I could see both agents evolving in their available level of customization and their physical manifestation. Users may be able to customize their agents to represent a favorite teacher or have the voice of a parent. I can also see greater variety being employed in terms of available languages etc. Perhaps instead of appearing as digital entities, physical bodies may be created for these agents to allow them to incorporate embodied cognition. Additionally, agents adaptability and agility will undoubtedly increase, where agents are able to effectively respond to a wider range of student statements. 

For Betty, I could see her content being extended beyond 5th grade Science. Additionally, I could see this learning model being employed for various target audiences. For LIZA, I could see additional heuristics and biases being brought in and the same structure being applied to different topics, perhaps things like ethics or morality. 

References

Koedinger, K. R. & Aleven, V. (2007). Exploring the assistance dilemma in experiments with cognitive

    tutors. Educational Psychology Review, 19, 239-264. doi: 10.1007/s10648-007-9049-0. 

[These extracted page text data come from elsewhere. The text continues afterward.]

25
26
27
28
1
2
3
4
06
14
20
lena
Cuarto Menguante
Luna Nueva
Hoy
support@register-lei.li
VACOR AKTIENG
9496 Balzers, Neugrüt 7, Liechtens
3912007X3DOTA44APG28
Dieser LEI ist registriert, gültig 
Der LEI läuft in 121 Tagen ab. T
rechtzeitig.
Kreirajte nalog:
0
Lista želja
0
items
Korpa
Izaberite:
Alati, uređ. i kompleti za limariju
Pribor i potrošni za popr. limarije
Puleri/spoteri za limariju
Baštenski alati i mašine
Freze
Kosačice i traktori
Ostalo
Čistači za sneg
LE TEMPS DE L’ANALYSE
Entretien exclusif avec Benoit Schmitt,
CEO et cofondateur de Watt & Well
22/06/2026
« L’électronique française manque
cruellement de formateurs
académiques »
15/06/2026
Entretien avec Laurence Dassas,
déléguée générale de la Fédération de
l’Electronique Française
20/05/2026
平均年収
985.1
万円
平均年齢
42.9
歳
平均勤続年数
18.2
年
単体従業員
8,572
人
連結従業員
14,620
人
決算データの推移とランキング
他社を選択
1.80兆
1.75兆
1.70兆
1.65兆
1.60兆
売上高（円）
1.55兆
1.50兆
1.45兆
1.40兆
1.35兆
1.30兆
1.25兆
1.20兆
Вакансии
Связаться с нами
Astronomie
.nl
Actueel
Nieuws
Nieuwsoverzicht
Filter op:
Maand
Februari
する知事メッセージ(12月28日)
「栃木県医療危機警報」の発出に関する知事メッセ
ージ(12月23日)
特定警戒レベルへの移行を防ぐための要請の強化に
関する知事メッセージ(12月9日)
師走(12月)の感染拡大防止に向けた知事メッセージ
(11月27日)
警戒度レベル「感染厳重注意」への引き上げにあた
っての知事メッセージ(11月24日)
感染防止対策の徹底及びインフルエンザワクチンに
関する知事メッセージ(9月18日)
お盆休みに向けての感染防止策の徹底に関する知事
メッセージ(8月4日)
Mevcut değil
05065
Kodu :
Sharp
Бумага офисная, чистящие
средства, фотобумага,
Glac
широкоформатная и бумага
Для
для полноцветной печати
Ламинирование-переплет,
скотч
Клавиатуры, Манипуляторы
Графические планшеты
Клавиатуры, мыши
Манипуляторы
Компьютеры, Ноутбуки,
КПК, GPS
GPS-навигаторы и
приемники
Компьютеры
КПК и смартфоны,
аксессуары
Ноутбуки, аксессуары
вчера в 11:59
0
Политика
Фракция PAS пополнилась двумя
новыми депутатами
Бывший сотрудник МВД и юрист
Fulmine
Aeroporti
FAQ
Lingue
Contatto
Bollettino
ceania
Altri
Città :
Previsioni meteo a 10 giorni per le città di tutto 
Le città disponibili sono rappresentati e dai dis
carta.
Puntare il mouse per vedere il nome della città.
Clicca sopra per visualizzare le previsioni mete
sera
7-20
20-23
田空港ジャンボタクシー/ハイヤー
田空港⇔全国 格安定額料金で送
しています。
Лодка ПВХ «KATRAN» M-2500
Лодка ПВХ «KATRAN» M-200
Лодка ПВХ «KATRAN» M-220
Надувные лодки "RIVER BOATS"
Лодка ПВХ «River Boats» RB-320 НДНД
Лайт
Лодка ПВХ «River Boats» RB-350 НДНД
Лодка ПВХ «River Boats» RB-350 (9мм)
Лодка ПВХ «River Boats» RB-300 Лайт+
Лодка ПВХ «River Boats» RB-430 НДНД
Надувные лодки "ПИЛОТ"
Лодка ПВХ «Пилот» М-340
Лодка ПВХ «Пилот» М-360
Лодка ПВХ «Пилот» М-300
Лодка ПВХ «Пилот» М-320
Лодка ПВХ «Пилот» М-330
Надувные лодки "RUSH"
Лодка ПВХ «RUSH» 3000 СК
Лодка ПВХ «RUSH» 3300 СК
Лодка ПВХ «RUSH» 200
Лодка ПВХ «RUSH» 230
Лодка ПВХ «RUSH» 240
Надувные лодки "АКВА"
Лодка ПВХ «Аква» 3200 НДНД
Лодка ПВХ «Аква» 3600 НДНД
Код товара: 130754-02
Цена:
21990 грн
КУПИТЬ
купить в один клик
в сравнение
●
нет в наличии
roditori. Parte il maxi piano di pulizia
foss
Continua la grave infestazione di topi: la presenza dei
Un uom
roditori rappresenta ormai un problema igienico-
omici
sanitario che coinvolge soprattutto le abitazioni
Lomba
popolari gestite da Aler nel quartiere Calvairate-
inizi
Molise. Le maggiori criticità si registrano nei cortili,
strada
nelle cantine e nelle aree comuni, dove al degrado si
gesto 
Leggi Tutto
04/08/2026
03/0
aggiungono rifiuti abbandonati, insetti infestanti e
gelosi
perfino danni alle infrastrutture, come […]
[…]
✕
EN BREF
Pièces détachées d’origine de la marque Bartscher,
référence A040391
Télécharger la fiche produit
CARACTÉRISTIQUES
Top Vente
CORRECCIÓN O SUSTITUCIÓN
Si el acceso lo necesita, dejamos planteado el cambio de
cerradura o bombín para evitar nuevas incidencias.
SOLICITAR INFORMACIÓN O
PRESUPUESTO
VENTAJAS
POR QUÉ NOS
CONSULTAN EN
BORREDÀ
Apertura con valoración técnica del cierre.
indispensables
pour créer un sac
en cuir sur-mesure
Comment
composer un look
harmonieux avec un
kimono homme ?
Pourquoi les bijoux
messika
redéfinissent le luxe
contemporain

Le, N. & Wartschinshi, L. (2018). A cognitive assistant for improving human reasoning skills. 
    
    International Journal of Human-Computer Studies, 117, 45-54. 

Schwartz, D. L., Chase, C., Chin, D. B., Oppezzo, M., Kwong, H., Okita, S., Biswas, G., Roscoe, R., 
    
    Jeong, H., & Wagster, J. (2009). Interactive metacognition: Monitoring and regulating a teachable 
    
    agent. Handbook of metacognition in education, 340-358.

Comments

  1. Hello Grace,
    I enjoyed reading your reflection. In your response to the third question, you have an interesting perspective on how each pedagogical agent (Betty’s Brain, LIZA) may evolve in the future. What kind of influence do you think customization may have on student’s learning and why?